Upon aging HSCs show a critical functional decline that is paralleled by changes in global and local DNA and histone methylation as well as histone acetylation. This epigenetic drift might contribute to aberrant DNA transcription or impair DNA replication and repair, and might by this means contribute to the development of cancer. For instance, AML is predominantly a disease of older patients that originates in hematopoietic progenitor/stem cells and affects substantially the epigenome. The epigenome of leukemia stem cells (LSCs) is maintained in the myeloblast and influence aggressiveness and outcome of the disease. Recently it was shown that the histone demethylase JMJD1C functions as a coactivator for RUNX1RUNX1T1 (formerly AML1ETO) and is required for its transcriptional program in AML by maintaining low levels specifically of H3K9me2, further implying a direct connection between changes in epigenetics of HSCs and AML. H3K9me2 though has not been studied so far in HSCs and upon aging and leukemic transformation.
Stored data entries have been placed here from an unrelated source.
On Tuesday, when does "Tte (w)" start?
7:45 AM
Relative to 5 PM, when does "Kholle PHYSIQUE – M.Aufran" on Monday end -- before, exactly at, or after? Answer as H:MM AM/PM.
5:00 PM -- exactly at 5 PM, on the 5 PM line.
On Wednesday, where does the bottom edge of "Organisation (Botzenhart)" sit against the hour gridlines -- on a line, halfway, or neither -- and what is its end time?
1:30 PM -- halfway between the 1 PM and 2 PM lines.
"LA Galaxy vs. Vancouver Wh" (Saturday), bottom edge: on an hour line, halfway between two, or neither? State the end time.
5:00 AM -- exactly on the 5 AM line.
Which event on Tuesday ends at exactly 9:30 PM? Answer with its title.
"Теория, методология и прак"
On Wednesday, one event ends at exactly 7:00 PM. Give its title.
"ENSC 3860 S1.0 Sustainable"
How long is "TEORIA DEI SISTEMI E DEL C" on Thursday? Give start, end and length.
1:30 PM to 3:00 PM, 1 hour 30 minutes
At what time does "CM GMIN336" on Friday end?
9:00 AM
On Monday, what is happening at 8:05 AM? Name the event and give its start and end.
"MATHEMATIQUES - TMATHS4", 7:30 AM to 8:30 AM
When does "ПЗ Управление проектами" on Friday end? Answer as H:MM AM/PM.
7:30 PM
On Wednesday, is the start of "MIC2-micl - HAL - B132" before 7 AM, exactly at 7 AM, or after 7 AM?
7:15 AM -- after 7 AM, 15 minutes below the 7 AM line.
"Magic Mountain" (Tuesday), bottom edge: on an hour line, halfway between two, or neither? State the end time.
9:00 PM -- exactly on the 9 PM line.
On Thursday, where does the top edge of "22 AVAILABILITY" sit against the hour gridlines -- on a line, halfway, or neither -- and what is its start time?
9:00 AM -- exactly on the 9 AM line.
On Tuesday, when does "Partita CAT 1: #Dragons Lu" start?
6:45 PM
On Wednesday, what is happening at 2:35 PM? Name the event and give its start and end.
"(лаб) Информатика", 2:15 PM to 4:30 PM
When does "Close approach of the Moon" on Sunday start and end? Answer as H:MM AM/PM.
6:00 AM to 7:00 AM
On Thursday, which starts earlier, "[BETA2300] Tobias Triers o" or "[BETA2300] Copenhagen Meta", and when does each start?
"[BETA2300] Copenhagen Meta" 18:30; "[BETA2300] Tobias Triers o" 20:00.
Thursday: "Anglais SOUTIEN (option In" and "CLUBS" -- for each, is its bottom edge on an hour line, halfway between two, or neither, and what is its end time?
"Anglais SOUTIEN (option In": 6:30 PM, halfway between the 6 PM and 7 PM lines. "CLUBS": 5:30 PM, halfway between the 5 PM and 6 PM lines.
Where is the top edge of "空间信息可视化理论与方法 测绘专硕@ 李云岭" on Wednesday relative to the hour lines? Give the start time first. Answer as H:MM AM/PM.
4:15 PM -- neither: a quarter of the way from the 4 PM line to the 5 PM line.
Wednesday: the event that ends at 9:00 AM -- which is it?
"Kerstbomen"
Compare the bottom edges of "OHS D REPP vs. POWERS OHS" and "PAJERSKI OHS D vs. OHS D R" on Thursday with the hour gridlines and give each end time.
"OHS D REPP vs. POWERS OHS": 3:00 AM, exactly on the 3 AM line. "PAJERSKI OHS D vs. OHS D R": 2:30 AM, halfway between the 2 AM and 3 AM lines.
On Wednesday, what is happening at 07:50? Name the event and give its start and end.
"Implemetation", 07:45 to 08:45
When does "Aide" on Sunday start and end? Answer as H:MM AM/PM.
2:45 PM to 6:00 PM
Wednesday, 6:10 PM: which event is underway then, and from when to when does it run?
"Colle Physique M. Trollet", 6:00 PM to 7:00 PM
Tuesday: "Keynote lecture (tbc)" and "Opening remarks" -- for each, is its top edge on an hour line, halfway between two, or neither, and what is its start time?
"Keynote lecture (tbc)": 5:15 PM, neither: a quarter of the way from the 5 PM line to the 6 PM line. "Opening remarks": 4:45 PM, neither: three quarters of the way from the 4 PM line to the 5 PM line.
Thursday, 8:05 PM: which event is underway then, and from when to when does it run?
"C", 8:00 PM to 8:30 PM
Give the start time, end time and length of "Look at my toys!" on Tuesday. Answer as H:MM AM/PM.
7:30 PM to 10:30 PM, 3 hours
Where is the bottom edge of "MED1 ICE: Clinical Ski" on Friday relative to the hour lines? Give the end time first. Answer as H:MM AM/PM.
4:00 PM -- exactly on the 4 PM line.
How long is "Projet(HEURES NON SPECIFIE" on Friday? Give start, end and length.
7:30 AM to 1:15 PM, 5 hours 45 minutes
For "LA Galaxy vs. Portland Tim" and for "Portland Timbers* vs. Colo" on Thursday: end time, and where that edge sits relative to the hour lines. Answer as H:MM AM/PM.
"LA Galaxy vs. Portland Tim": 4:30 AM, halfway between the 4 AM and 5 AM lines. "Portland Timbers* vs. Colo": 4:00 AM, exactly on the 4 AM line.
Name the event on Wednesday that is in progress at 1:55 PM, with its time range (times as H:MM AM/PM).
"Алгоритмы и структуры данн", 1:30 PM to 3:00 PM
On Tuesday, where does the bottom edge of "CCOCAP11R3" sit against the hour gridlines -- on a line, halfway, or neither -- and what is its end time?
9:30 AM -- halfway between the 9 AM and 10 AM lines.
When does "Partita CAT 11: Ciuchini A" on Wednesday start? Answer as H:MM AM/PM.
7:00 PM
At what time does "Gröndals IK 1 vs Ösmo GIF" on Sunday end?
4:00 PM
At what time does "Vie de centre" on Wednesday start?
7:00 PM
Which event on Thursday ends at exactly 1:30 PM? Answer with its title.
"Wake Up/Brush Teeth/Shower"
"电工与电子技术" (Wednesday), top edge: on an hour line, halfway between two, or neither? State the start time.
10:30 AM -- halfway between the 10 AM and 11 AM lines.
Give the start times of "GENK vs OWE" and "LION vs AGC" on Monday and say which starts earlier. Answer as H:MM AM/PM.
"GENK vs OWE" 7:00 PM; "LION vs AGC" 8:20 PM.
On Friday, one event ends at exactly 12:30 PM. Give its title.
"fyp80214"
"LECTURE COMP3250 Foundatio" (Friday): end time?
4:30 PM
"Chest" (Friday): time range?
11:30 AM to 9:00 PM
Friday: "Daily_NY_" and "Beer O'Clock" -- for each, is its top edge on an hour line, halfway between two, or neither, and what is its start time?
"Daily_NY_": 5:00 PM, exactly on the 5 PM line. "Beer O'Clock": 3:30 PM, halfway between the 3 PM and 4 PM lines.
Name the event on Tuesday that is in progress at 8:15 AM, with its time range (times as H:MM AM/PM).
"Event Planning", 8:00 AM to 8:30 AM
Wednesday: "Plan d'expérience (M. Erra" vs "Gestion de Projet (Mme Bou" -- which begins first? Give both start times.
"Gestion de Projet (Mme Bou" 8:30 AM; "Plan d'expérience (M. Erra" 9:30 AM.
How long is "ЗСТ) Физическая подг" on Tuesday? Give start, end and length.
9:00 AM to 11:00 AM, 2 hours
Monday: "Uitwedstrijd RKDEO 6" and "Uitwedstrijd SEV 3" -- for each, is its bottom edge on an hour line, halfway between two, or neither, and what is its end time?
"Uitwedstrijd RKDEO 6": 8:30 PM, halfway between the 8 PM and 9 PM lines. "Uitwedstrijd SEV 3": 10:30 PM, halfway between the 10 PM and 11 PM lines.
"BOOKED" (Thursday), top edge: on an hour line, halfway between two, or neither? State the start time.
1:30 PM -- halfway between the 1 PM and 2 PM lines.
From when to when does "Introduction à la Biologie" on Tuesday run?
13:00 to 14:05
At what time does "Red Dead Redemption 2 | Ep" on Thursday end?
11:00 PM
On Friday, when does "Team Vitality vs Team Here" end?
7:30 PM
Preliminary data from my laboratory indicate that the distribution of H3K9me2 in the nucleus of quiescent murine HSCs and in daughter cells upon murine HSC division is distinctly altered upon aging. Treatment of aged HSCs with CASIN restored a youthful distribution of H3K9me2 in aged HSCs and in daughter cells upon stem cell division.Based on my preliminary data and on data recently published by others, I hypothesize that alterations in H3K9me2 deposition upon aging of HSCs contribute to the aging-associated transition of HSCs to AML stem cells and targeting H3K9me2 distribution via CASIN treatment and/or H3K9me2 levels via inhibition of the histone demethylase JMJD1C could represent an approach to decrease aggressiveness of LSCs in AML.Therefore the current proposal aims are (1) to determine the extent of the alterations in H3K9me2 distribution/levels upon aging of murine HSCs and investigate whether the aging-associated changes are reverted to a youthful level by CASIN treatment of by inhibition of JMJD1C activity; (2) to investigate whether human HSCs present, similar to murine HSCs, with changes in H3K9me2 distribution upon aging; (3) to determine whether AML stem cells present with altered H3K9me2 distribution and investigate whether targeting the level and/or the distribution of H3K9me2 in murine LSCs alters leukemia initiation and progression.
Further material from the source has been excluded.